TEXT EXTRACT
On Thursday, March 27, 2003, at 11:29  AM, John Stracke wrote:

S Woodside wrote:
On Tuesday, March 25, 2003, at 06:03  PM, John Stracke wrote:
proponents want to be able to do massive multihoming, with all participants with external links sharing those links, and all the traffic from the outside finding the shortest way in.  I won't say it's impossible, but last I heard nobody knew how to do it; the route flap would be horrible.
That said I understand that it's not a novel challenge. However this is a novel application AFAICT, and it has some characteristics that make it potentially different from the scenarios I've seen analysed (mostly mobile, or fixed but wired). The fixed wireless mesh will present a planar graph topology more-or-less, due to the inherent distance limitation of microwave signals. Also, the nodes are likely to be stable over time because they are mounted on houses or other kinds of buildings for long-term use.
The set of possible links may be stable, but their presence or absence won't be; you'll have people unplugging their machines, or rebooting them, or losing connection while someone's running the microwave.

Understood. But the stability will be much greater than in a mobile situation. I would expect the AP to be most likely in a separate box, and it to be acceptable for a few minutes to pass before recovering from downtime.

Suppose I have no direct Internet access, but I have links to three neighbors that do.  One of them has DSL, so I route through him when he's up.  But DSL seems to get flaky when it's hot (I don't know why--and I'm not positive it's true, but there are other ways to flake out, so bear with me); so, come August, his line starts going up and down every few hours.  When it does, I broadcast a route update to go through my other neighbor's modem line.  Now *every* *single* *router* in the default-free zone of the Internet (the backbone routers, the ones that don't just connect to a single upstream provider) has to track my updates.  This does not scale.  It's *such* a Bad Thing that backbone providers flat-out refuse to accept routes for individual hosts--I think most of them refuse anything smaller than a /24.

BRIEF 1
In the multihoming email thread, why is a fixed wireless mesh expected to form a roughly planar graph?
BRIEF 2
In the multihoming email thread, when the DSL neighbor's line keeps going up and down, what does the writer switch to?
BRIEF 3
Carry on the multihoming email thread from its final sentence.

SOURCE DATA

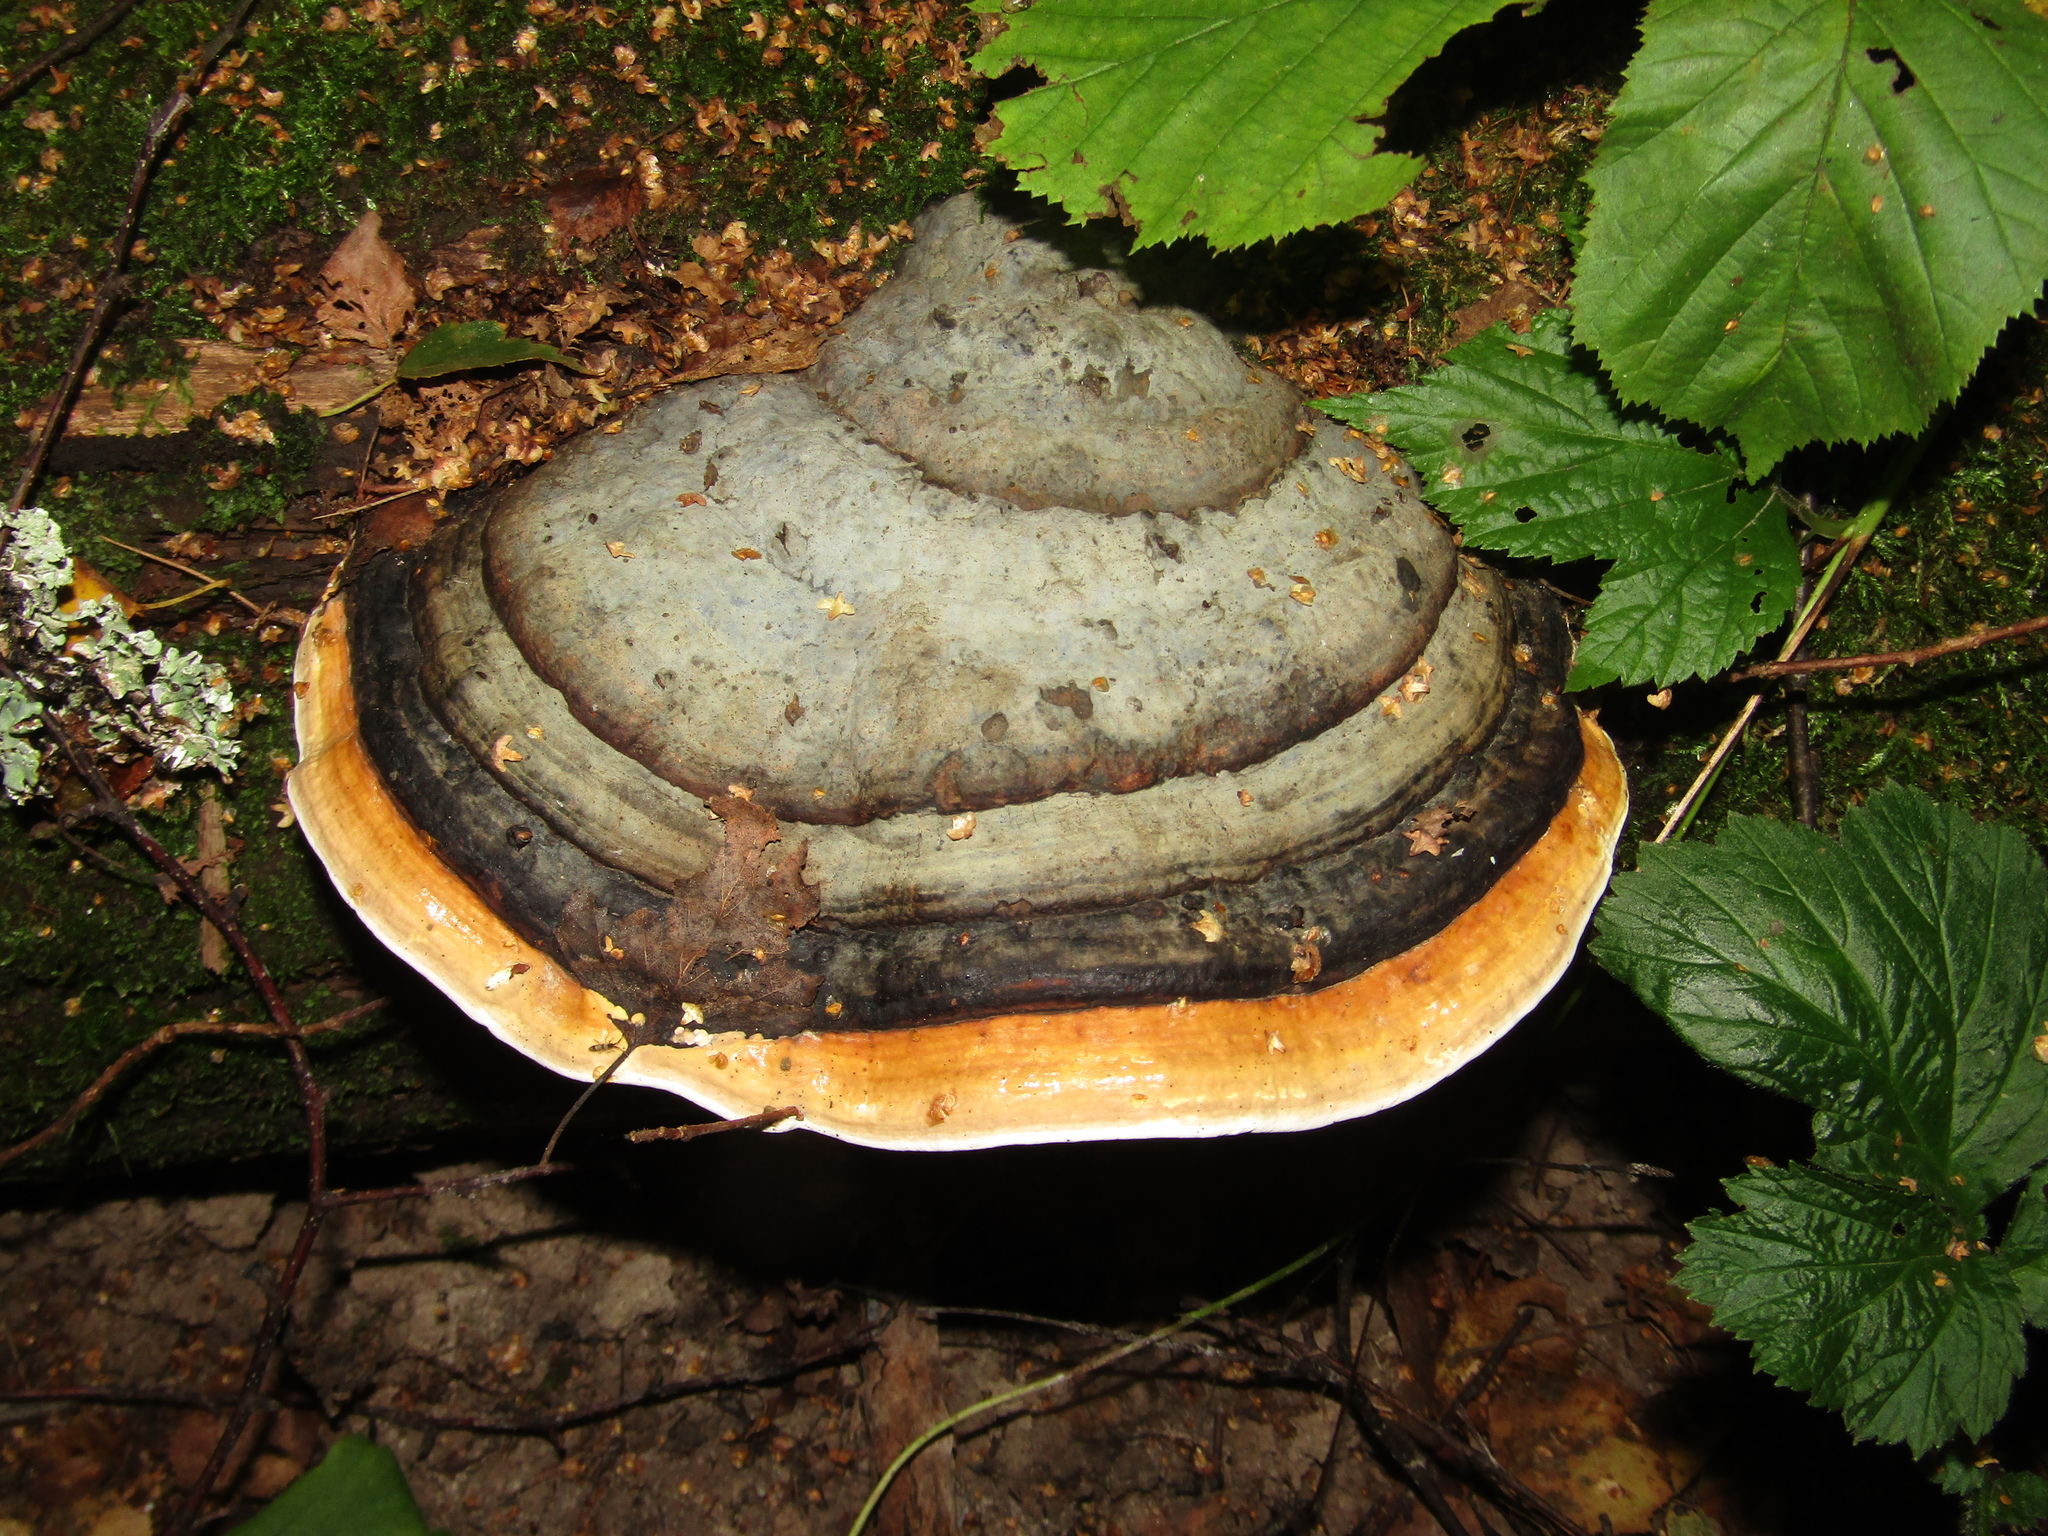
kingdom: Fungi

TASK OUTPUT 1
The text says a fixed wireless mesh forms a roughly planar graph because microwave signals can only travel a limited distance.

TASK OUTPUT 2
The writer broadcasts a route update to go through another neighbor's modem line.

TASK OUTPUT 3
This is routing flap right? So, in this case it seems like damping such a flap would be totally appropriate ... and indeed would have a positive effect on the mesh by encouraging nodes on the mesh to produce more interconnections to oppose the effects of being cut off from routing. More interconnections, more interconnections, can have the opposite effect of increasing the health of the network (modulo routing protocols of course...)

But routing could be implemented such that the DFZ doesn't need to see all these routes. Again, I think that the planar-graph nature of the network comes into play here. Geographic routing can break up the routing into arbitrary levels of precision, so that packets are routed to continents, then provinces, then localities, then specific nodes (or whatever). In this scheme changes would only need to be propagated up to the level where they stop affecting routing decisions. It's the nature of the mesh that makes this possible whereas the current wired infrastructure, there really is no way to know "where" the bandwidth is going since wires don't discriminate distance -- but wireless (especially microwave) does.

I've seen geographic routing and various geocoding schemes involving embedding GPS etc. which is really overkill. Any given mesh segment need only know it's position roughly, and once packets reach the right general area they can be routed using a different technique that's non-geographic if that's more appropriate. In addition since they are not mobile each node need only be configured once as to its location, after that there is no change.